Bei der bestehenden Lohnpolitik gilt das Prinzip der Erhaltung des Reallohnes, das sowohl von den Gewerkschaften wie von der Regierung vertreten wird. Wenn man stabilisieren will, kann dieses Prinzip jedoch nicht beibehalten werden. Der Lohn muss der sein, der unter den bestehenden Umständen verkraftbar ist. Wenn ein bestimmter irrealer Reallohn erhalten werden soll, dann ergeben sich nominelle Lohnzunahmen, die nur mit Preiszunahmen verkraftet werden können. Bei den Lohnabkommen wird das Problem zum Teil gelöst, indem er Zulage für eine 12-Monatsperiode in Raten gezahlt wird, so dass die durchschnittliche Erhöhung der Periode prozentual viel niedriger ist und der Reallohn in Wirklichkeit nicht erhalten wird.
Dass die Löhne langfristig real zunehmen ist in Ordnung, sofern die Wirtschaft wächst. Aber auch dann müssen die Lohnerhöhungen an die Zunahme der Effizienz der Unternehmen gebunden werden. Wenn ein Unternehmen durch Mechanisierung und Automatisierung erreicht, dass die Produktion pro Beschäftigtem zunimmt, ist es logisch, dass die Belegschaft auch davon profitiert und einen höheren Reallohn erhält. Wobei diese Entwicklung auch dazu führen sollte, dass die Preise der Güter, die dabei erzeugt werden, real abnehmen. Die ganze Lohndiskussion muss anders gestaltet werden, damit sie mit Stabilität oder zumindest niedriger Inflation vereinbar ist, Wenn dies nicht verstanden wird, dann ist Hopfen und Malz verloren.

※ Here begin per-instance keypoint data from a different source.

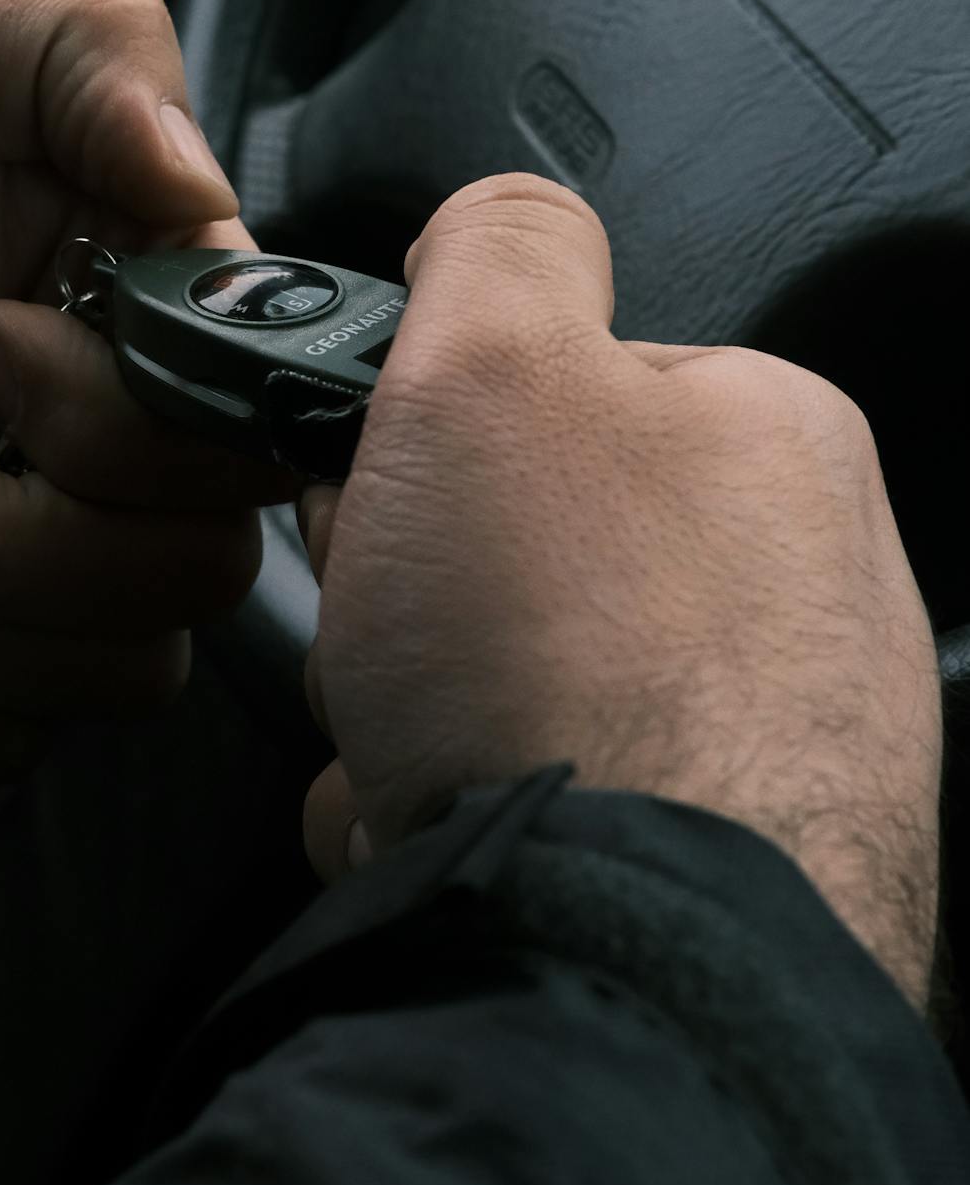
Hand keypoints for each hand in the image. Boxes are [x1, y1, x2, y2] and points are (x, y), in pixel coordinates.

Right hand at [299, 176, 941, 1006]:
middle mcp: (802, 591)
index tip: (382, 480)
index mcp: (772, 442)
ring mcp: (772, 746)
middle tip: (397, 638)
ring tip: (422, 756)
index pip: (556, 389)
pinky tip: (451, 837)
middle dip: (416, 595)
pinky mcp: (717, 876)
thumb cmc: (574, 668)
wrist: (612, 972)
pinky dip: (462, 816)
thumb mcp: (494, 369)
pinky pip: (537, 806)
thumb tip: (502, 212)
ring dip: (417, 715)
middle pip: (523, 549)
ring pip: (511, 687)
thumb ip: (498, 249)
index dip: (432, 429)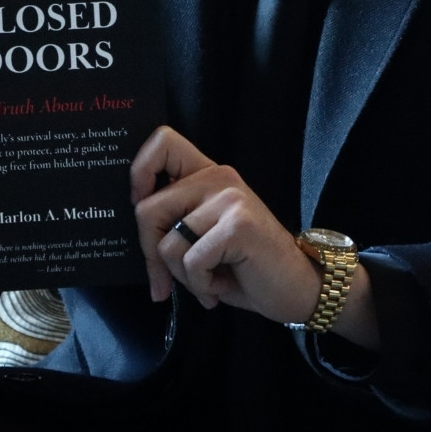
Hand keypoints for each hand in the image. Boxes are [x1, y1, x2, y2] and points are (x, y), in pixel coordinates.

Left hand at [129, 126, 321, 324]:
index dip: (139, 173)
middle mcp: (219, 178)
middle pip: (147, 209)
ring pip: (167, 244)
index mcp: (210, 174)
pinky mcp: (237, 226)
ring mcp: (230, 200)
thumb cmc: (247, 267)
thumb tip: (132, 232)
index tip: (140, 206)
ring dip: (182, 278)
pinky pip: (191, 262)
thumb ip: (176, 222)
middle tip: (166, 282)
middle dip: (151, 255)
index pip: (162, 142)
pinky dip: (201, 287)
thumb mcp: (206, 235)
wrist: (298, 288)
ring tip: (208, 283)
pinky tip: (220, 288)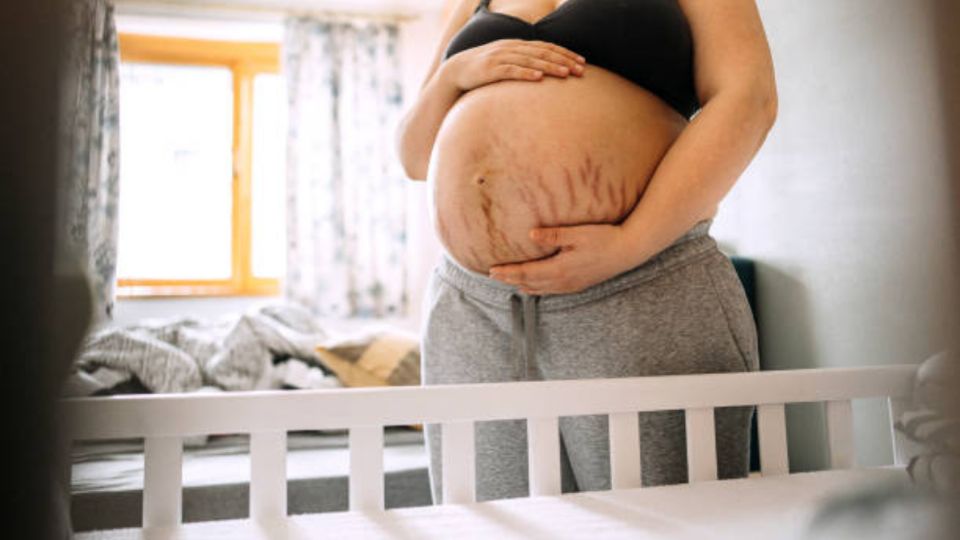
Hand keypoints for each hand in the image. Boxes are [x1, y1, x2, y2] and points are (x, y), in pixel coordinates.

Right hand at [442, 39, 584, 91]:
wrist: (456, 71)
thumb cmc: (485, 70)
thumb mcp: (507, 62)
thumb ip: (524, 63)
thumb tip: (545, 73)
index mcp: (517, 45)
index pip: (546, 47)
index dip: (565, 53)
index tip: (582, 63)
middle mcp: (511, 48)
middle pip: (542, 52)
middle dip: (563, 60)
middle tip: (580, 70)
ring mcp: (500, 57)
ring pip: (530, 60)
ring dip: (549, 66)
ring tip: (566, 74)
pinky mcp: (491, 70)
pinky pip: (511, 71)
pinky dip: (526, 73)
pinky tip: (538, 77)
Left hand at [488, 223, 638, 294]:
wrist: (627, 251)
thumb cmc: (603, 238)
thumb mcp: (577, 234)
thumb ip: (553, 234)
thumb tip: (530, 234)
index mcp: (559, 269)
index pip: (526, 273)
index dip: (507, 272)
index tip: (491, 270)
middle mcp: (562, 281)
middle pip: (529, 283)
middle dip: (509, 279)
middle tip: (492, 275)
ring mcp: (570, 285)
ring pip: (539, 289)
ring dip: (521, 285)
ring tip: (508, 280)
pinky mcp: (577, 285)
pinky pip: (550, 290)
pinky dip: (536, 288)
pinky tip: (532, 285)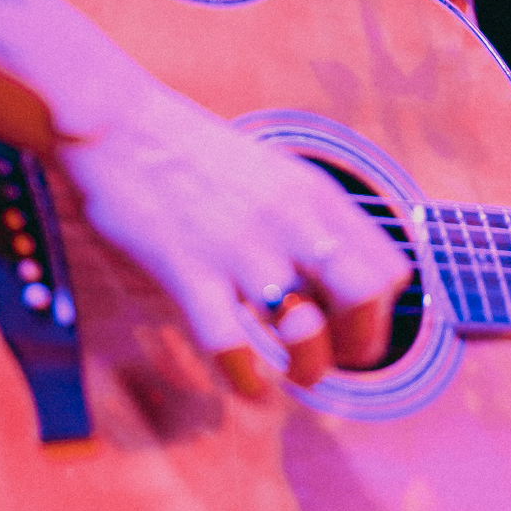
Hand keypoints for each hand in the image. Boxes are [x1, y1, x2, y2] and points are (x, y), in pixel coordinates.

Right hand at [51, 82, 410, 397]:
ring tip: (294, 374)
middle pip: (365, 297)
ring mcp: (241, 247)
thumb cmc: (197, 157)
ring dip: (308, 368)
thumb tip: (341, 278)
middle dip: (360, 344)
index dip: (382, 313)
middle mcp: (290, 221)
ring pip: (304, 329)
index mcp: (318, 197)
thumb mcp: (278, 175)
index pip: (390, 269)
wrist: (120, 126)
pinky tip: (248, 384)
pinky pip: (230, 344)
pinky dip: (246, 379)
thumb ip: (313, 221)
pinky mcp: (189, 271)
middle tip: (335, 358)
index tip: (356, 329)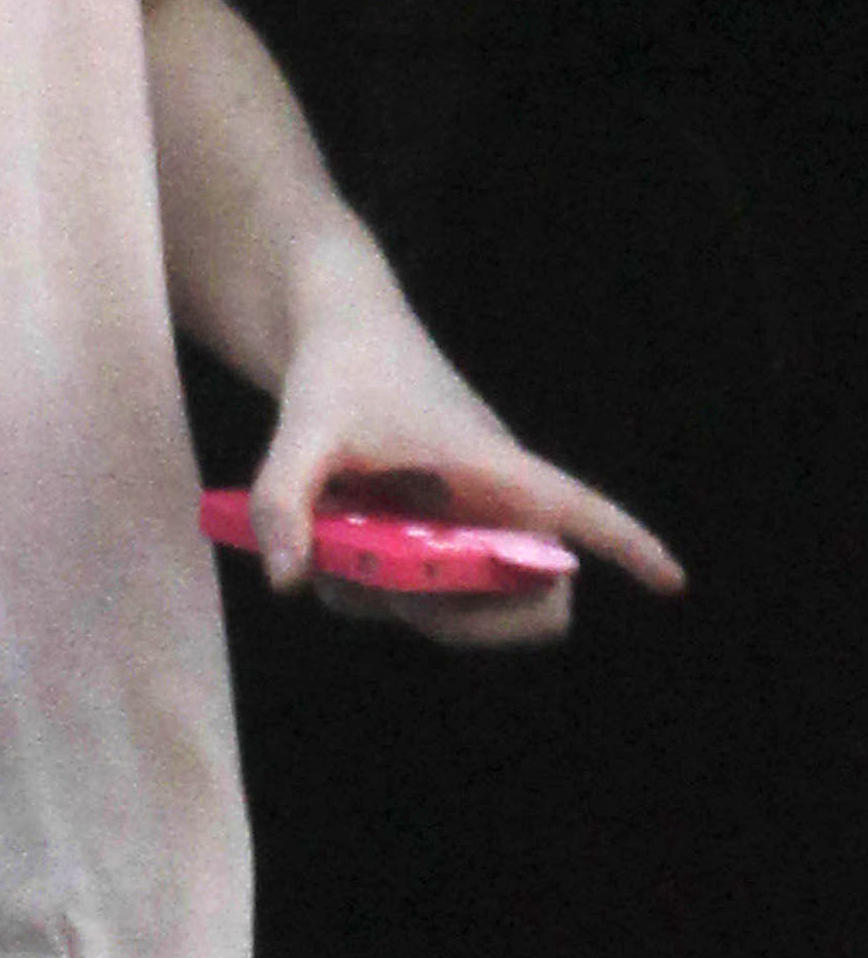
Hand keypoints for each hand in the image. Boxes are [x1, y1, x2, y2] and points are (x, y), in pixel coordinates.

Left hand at [249, 289, 684, 648]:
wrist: (335, 333)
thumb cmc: (338, 370)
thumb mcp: (301, 429)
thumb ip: (286, 499)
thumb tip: (288, 580)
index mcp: (492, 467)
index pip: (581, 508)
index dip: (630, 545)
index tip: (673, 581)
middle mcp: (494, 503)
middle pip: (536, 599)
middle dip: (470, 623)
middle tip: (395, 592)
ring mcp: (466, 524)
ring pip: (473, 610)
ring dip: (407, 611)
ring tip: (336, 562)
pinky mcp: (437, 536)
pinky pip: (433, 598)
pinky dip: (385, 598)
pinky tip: (334, 559)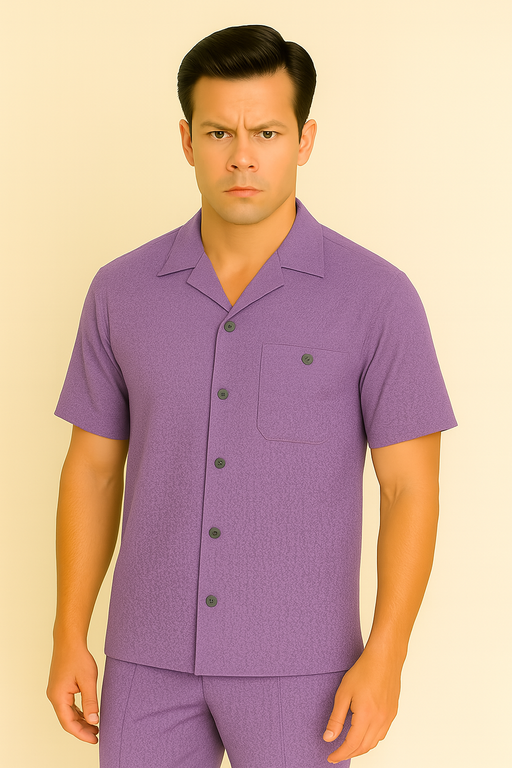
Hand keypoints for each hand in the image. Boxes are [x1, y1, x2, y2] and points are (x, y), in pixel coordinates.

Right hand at [46, 640, 99, 743]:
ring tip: (94, 727)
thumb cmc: (78, 657)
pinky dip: (78, 712)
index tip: (94, 739)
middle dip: (82, 729)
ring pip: (67, 713)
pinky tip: (87, 714)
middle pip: (67, 720)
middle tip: (97, 735)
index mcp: (58, 697)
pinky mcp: (60, 687)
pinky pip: (68, 705)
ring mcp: (56, 692)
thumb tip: (94, 720)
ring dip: (80, 721)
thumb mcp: (88, 680)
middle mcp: (54, 696)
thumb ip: (90, 702)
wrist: (69, 641)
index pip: (69, 723)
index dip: (81, 734)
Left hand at [322, 647, 401, 762]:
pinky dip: (371, 740)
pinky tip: (363, 735)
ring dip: (360, 748)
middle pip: (364, 747)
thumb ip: (336, 718)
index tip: (331, 757)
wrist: (384, 658)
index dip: (340, 753)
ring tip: (347, 746)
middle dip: (349, 753)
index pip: (352, 744)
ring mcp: (388, 717)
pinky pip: (381, 734)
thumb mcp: (343, 693)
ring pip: (374, 742)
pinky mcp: (392, 713)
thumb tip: (329, 737)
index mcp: (367, 716)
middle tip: (336, 754)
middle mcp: (380, 720)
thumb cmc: (364, 670)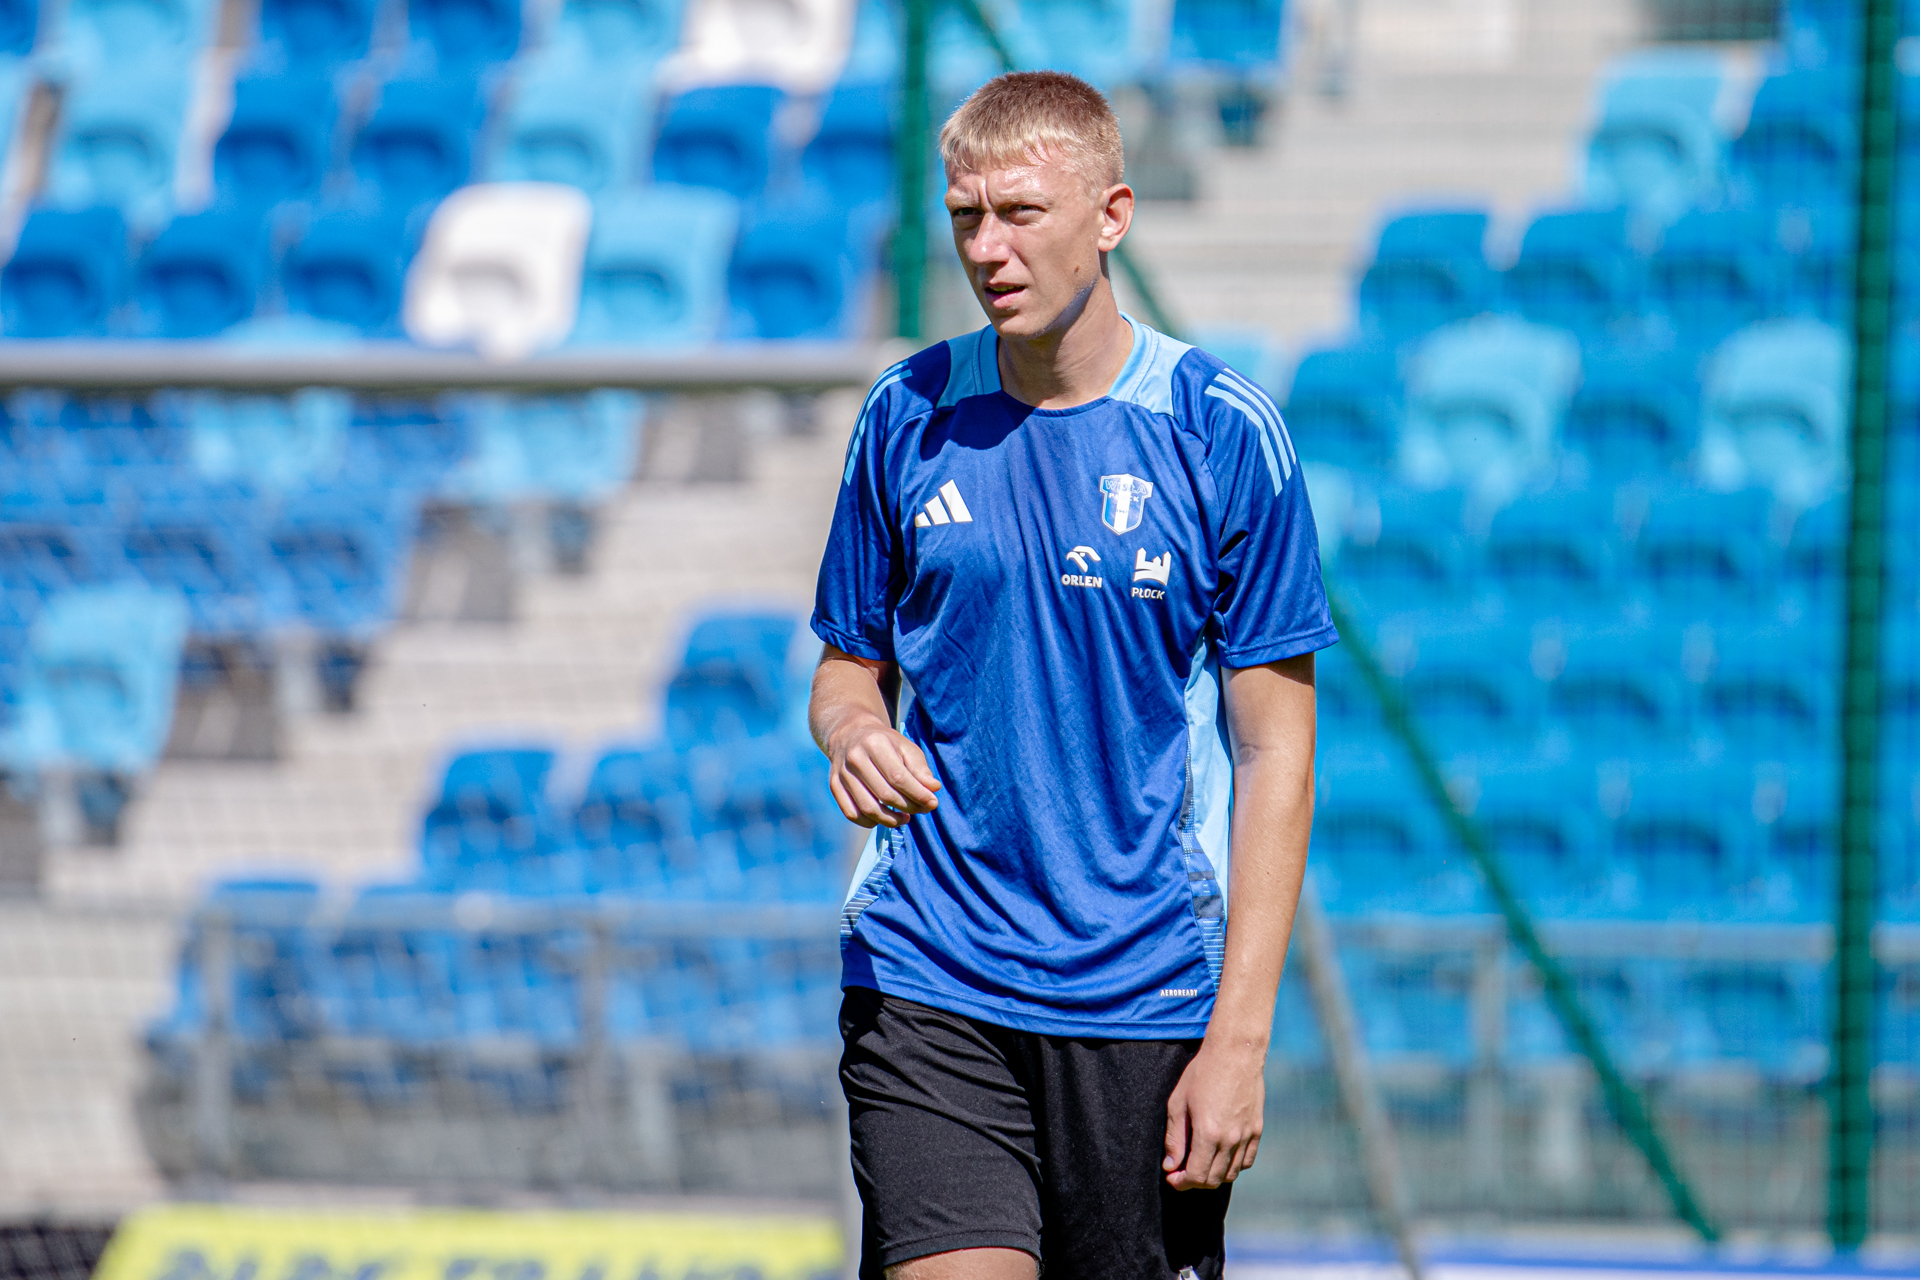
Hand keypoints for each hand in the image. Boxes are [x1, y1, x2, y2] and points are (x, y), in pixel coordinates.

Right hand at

Die Inflationsbekämpfung hat, wie aus obiger Darstellung ersichtlich ist, viel mit Politik zu tun. Die wesentlichen Entscheidungen sind politisch, und erfordern von der Regierung Härte und Entschlossenheit, und kommen zunächst bei der Bevölkerung nicht gut an. Erst in einer zweiten Etappe kann die Regierung ernten, was sie gesät hat, nämlich wenn der starke Rückgang der Inflation die Gemüter beruhigt. Alberto Fernández müsste jetzt mit der Inflationsbekämpfung beginnen, um 2023, noch vor den Präsidialwahlen, zu ernten. Doch diese Weitsicht ist ihm nicht zuzumuten. Dazu fehlt ihm der Charakter, die Überzeugung und auch das tiefere Verständnis der Zusammenhänge.